Mas o que mais apaixona no livro é o estilo e o conteúdo do próprio Dostoiévski. Cheguei a comentar isso em outra resenha dele (creio que foi nos Irmãos Karamazov): não canso de me assustar como os dilemas trazidos pelo autor podem ser tão contemporâneos. Ele fala da Rússia czarista, eu falo do Brasil do século XXI e tanto eu como ele não temos escolha senão concordar com Lizavéta Prokófievna e dizer:
"Arre! Tudo está de pernas para o ar, tudo está de cambalhotas!" (p. 360)
Ou então o trecho o herói do história, o príncipe Mitchkin, comenta:
"— Apenas quis significar que uma perversão de ideias e de concepções — conforme se expressou Evguénii Pávlovitch — com a qual nos defrontamos muitas vezes, é, infelizmente, muito mais a regra geral de que um caso excepcional." (p. 426)
Temos aqui, como não poderia deixar de ser, vários personagens doentes. Aliás, me parece que a grande doença de Michkin é a bondade em excesso, o auto-sacrifício não saudável, que leva à perdição. E temos aqui uma abordagem sociológica bem interessante: quem pode delimitar com clareza os limites desse auto-sacrifício? O que é loucura pra um pode ser um grande ato de amor para outro? Eis a questão.

O livro traz muito bem os melindres da sociedade russa do fim do século XIX. Como falar ou abordar um assunto, o que é considerado digno ou não. Problemas da high society mas de um jeito muito humano e introspectivo: uma verdadeira aula para Jane Austen, que tenta fazer o mesmo mas que tem como resultado só um sono inesgotável pro leitor.

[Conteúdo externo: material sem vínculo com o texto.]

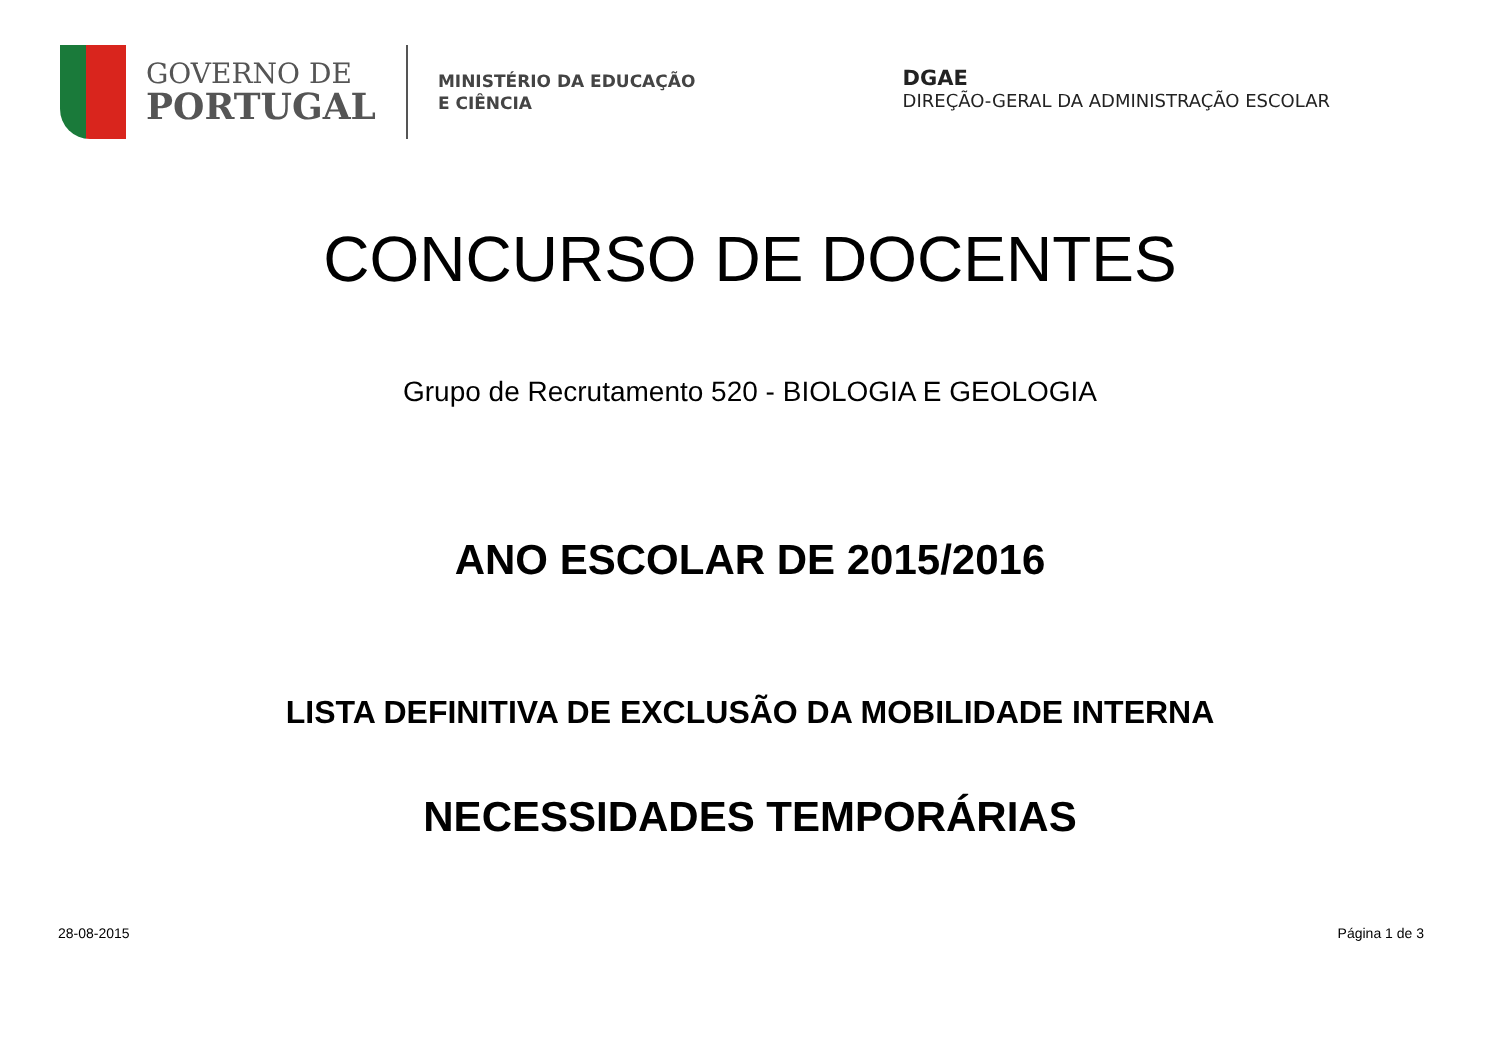GOVERNO DE
PORTUGAL
MINISTÉRIO DA EDUCAÇÃO
E CIÊNCIA
DGAE
DIREÇÃO-GERAL DA ADMINISTRAÇÃO ESCOLAR
CONCURSO DE DOCENTES
Grupo de Recrutamento 520 - BIOLOGIA E GEOLOGIA
ANO ESCOLAR DE 2015/2016
LISTA DEFINITIVA DE EXCLUSÃO DA MOBILIDADE INTERNA
NECESSIDADES TEMPORÁRIAS
28-08-2015 Página 1 de 3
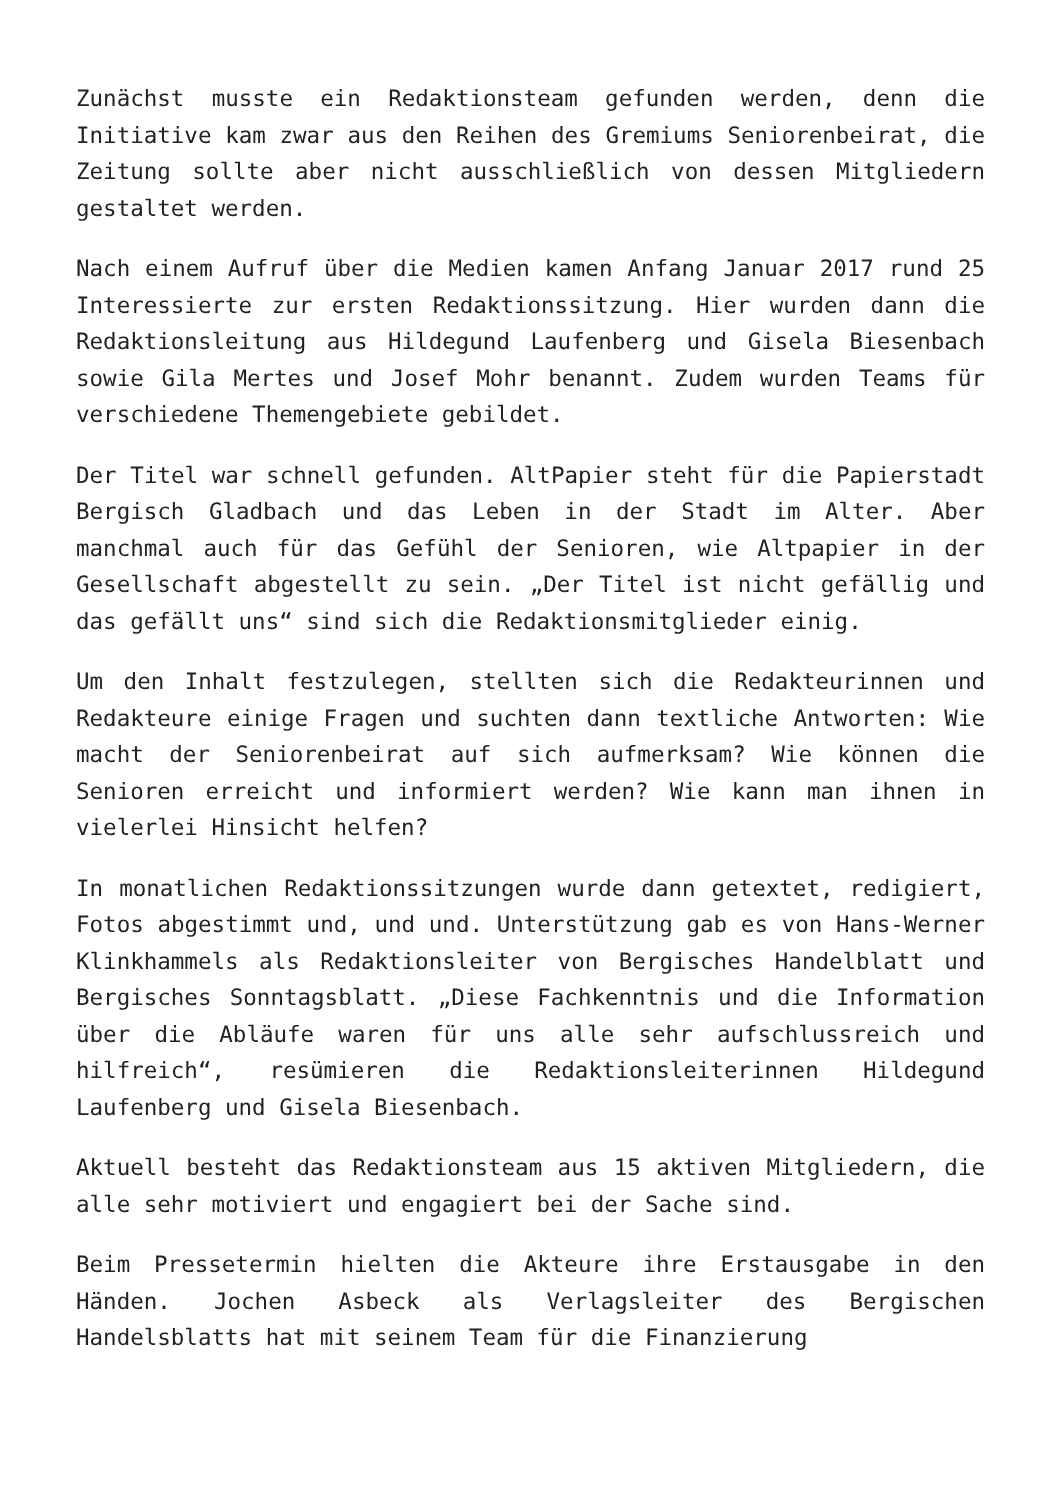Zunächst musste ein Redaktionsteam gefunden werden, denn die Initiative kam zwar aus den Reihen des Gremiums Seniorenbeirat, die Zeitung sollte aber nicht ausschließlich von dessen Mitgliedern gestaltet werden.
Nach einem Aufruf über die Medien kamen Anfang Januar 2017 rund 25 Interessierte zur ersten Redaktionssitzung. Hier wurden dann die Redaktionsleitung aus Hildegund Laufenberg und Gisela Biesenbach sowie Gila Mertes und Josef Mohr benannt. Zudem wurden Teams für verschiedene Themengebiete gebildet.
Der Titel war schnell gefunden. AltPapier steht für die Papierstadt Bergisch Gladbach und das Leben in der Stadt im Alter. Aber manchmal auch für das Gefühl der Senioren, wie Altpapier in der Gesellschaft abgestellt zu sein. „Der Titel ist nicht gefällig und das gefällt uns“ sind sich die Redaktionsmitglieder einig.
Um den Inhalt festzulegen, stellten sich die Redakteurinnen und Redakteure einige Fragen und suchten dann textliche Antworten: Wie macht der Seniorenbeirat auf sich aufmerksam? Wie können die Senioren erreicht und informiert werden? Wie kann man ihnen in vielerlei Hinsicht helfen?
In monatlichen Redaktionssitzungen wurde dann getextet, redigiert, Fotos abgestimmt und, und und. Unterstützung gab es von Hans-Werner Klinkhammels als Redaktionsleiter von Bergisches Handelblatt und Bergisches Sonntagsblatt. „Diese Fachkenntnis und die Information über die Abläufe waren für uns alle sehr aufschlussreich und hilfreich“, resümieren die Redaktionsleiterinnen Hildegund Laufenberg und Gisela Biesenbach.
Aktuell besteht das Redaktionsteam aus 15 aktiven Mitgliedern, die alle sehr motiviert und engagiert bei der Sache sind.
Beim Pressetermin hielten die Akteure ihre Erstausgabe in den Händen. Jochen Asbeck als Verlagsleiter des Bergischen Handelsblatts hat mit seinem Team für die Finanzierung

Assim como Veríssimo, Dostoiévski traz o que a sociedade realmente tem pra mostrar, passando pelas camadas mais baixas e mostrando também a vileza e futilidade das mais altas. Interessante notar que, muitas vezes, a ficção parece exagerada, mas quando se fala da realidade, descobre-se que ela é ainda pior. Érico falou sobre isso, mas o próprio autor deixa seu parecer:
"Se qualquer autor o inventasse, os críticos e aqueles que sabem a vida do povo gritariam imediatamente que era falso e inverossímil; lendo-o nos jornais, como coisa que acontece mesmo, a gente só tem de, através desses fatos, ir estudando a vida russa, em sua múltipla realidade." (p. 626)
Sou muito suspeito pra falar, porque eu simplesmente amo Dostoiévski. Não creio que tenha lido nada dele e não tenha gostado (e olha que já li um bocadinho). Engraçado que toda vez que leio algo dele, eu penso no fim: "Este é meu livro favorito dele". Não foi diferente com este aqui.

"O idiota", no fim das contas, é uma história com a qual a gente pode se conectar – muito embora não sejamos russos, tampouco vivendo no fim do século XIX. E é justamente isso que torna a obra mais atemporal e impressionante. Um livro magnífico, de um autor que um dia terei lido todas as obras. Mal posso esperar por isso.